> [Esercizio]: Ricopia per intero, parola per parola, l'articolo sulla formazione dei docenti.

> [Testo da esaminare]:
Sulla formazione dei docenti si gioca il futuro del Paese

Ogni volta che entro in una scuola, in genere su impulso di qualche docente o dirigente di buona volontà, mi viene ripetuto con dispiacere che la formazione per gli insegnanti italiani non è obbligatoria.

Purtroppo, non lo è neppure per i ministri e per i parlamentari, che dovrebbero possedere il talento per immaginare gli effetti delle loro azioni od omissioni sul destino del Paese, invece non lo possiedono, mentre sono bravissimi a popolare i talk show trasformando la politica in una comunità di bambini in cerca di applausi. Immaginare una classe docente priva di aggiornamento significa alimentare lo scollamento sempre più grande, e pericoloso, tra chi insegna e chi va a scuola per apprendere.

Naturalmente, di fronte a un quadro che diventa sempre più imbarazzante, quando non fosco, sia la politica sia gli psicologi più esposti, non meno presenti dei politici in televisione, si rifugiano nella coperta di Linus, ossia attaccare frontalmente la scuola e la famiglia, proprio i due soggetti che sostengono il peso esistenziale all’interno della comunità nazionale, con un lavoro quotidiano spesso esercitato tra mille difficoltà, in un regime di fatica e di frustrazione e, quello che è peggio, in solitudine. Ieri ero ospite di un liceo torinese, tutti abbiamo fatto del nostro meglio per rendere possibile l’incontro psicologia-docenti. Non abbiamo fatto i fenomeni, non ci siamo presi a male parole, stiamo rimasti insieme quasi tre ore senza sentire la voglia di scappare, consapevoli che avevamo il dovere si sopperire alle distrazioni di chi mette nelle mani della scuola tutta la complessità presente nell’ambiente e non le chiede neppure come se la passa.

> [Dati archiviati]:
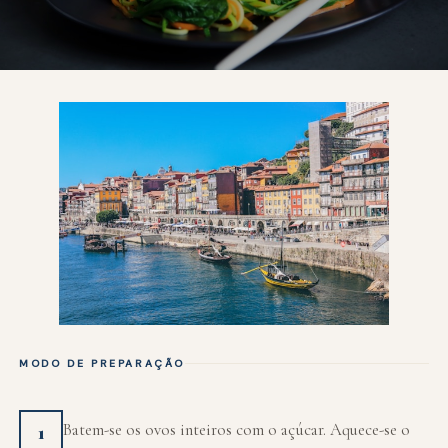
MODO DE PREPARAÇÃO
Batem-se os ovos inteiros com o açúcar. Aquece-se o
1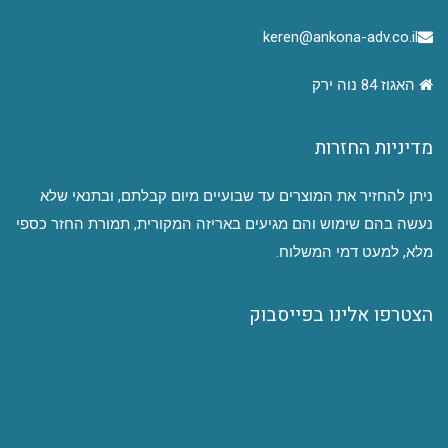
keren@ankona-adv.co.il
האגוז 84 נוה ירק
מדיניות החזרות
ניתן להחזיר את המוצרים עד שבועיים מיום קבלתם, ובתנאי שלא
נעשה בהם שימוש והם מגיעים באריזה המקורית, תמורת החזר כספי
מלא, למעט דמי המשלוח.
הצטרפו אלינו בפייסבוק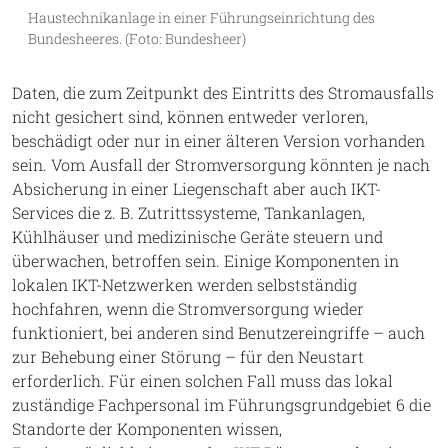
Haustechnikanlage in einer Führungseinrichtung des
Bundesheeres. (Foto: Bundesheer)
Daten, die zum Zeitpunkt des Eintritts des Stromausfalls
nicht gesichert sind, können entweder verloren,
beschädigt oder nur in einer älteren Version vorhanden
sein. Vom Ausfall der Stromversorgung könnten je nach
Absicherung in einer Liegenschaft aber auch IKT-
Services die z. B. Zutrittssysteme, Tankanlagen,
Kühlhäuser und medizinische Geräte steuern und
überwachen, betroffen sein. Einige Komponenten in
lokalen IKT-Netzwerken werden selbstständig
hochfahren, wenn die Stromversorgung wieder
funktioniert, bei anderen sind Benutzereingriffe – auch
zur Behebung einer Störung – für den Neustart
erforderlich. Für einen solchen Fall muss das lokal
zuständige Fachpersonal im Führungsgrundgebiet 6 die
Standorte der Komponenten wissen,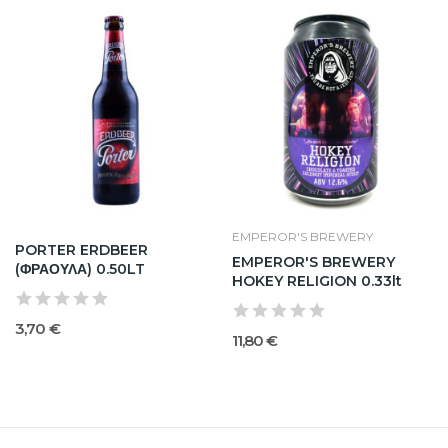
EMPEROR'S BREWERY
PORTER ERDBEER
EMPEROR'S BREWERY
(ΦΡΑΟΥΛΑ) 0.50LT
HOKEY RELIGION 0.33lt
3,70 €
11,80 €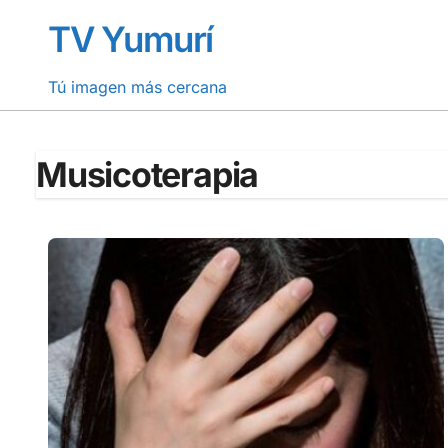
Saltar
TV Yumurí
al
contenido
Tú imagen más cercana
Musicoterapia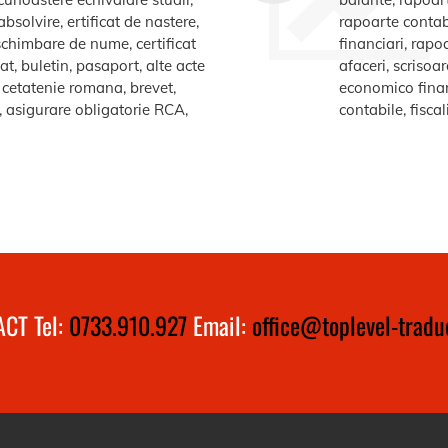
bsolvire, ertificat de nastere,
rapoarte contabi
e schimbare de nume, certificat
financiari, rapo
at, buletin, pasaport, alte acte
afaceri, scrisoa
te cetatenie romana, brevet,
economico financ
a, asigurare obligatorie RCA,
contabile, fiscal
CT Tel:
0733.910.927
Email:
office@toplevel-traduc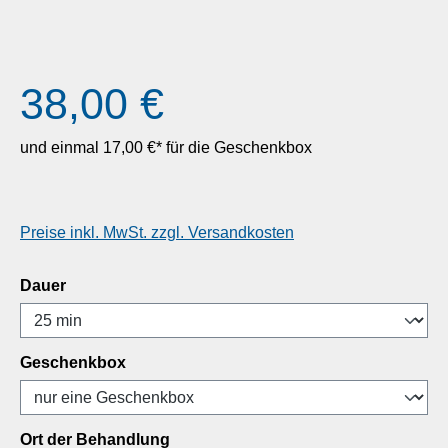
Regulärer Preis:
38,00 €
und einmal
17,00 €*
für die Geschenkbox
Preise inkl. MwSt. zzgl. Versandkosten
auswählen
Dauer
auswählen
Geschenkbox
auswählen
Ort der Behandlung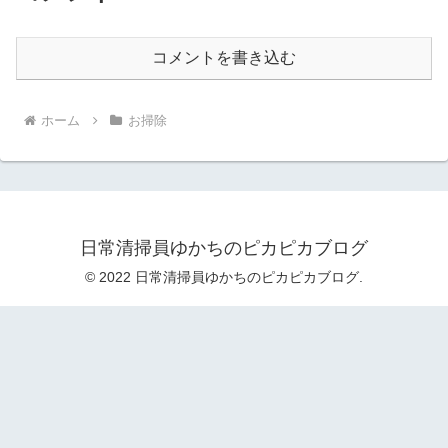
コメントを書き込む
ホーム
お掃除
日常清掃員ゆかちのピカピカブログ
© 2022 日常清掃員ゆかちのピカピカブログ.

> [Spazio risposta]:
Sulla formazione dei docenti si gioca il futuro del Paese

Ogni volta che entro in una scuola, in genere su impulso di qualche docente o dirigente di buona volontà, mi viene ripetuto con dispiacere che la formazione per gli insegnanti italiani non è obbligatoria.

Purtroppo, non lo è neppure per i ministri e per i parlamentari, che dovrebbero possedere il talento per immaginare gli effetti delle loro azioni od omissioni sul destino del Paese, invece non lo possiedono, mentre sono bravissimi a popolare i talk show trasformando la politica in una comunità di bambini in cerca di applausi. Immaginare una classe docente priva di aggiornamento significa alimentare lo scollamento sempre più grande, e pericoloso, tra chi insegna e chi va a scuola per apprendere.

Naturalmente, di fronte a un quadro che diventa sempre più imbarazzante, quando non fosco, sia la politica sia gli psicologi più esposti, non meno presenti dei politici in televisione, si rifugiano nella coperta di Linus, ossia attaccare frontalmente la scuola e la famiglia, proprio i due soggetti che sostengono il peso esistenziale all’interno della comunità nazionale, con un lavoro quotidiano spesso esercitato tra mille difficoltà, in un regime di fatica e di frustrazione e, quello che è peggio, in solitudine. Ieri ero ospite di un liceo torinese, tutti abbiamo fatto del nostro meglio per rendere possibile l’incontro psicologia-docenti. Non abbiamo fatto i fenomeni, non ci siamo presi a male parole, stiamo rimasti insieme quasi tre ore senza sentire la voglia di scappare, consapevoli che avevamo il dovere si sopperire alle distrazioni di chi mette nelle mani della scuola tutta la complessità presente nell’ambiente e non le chiede neppure come se la passa.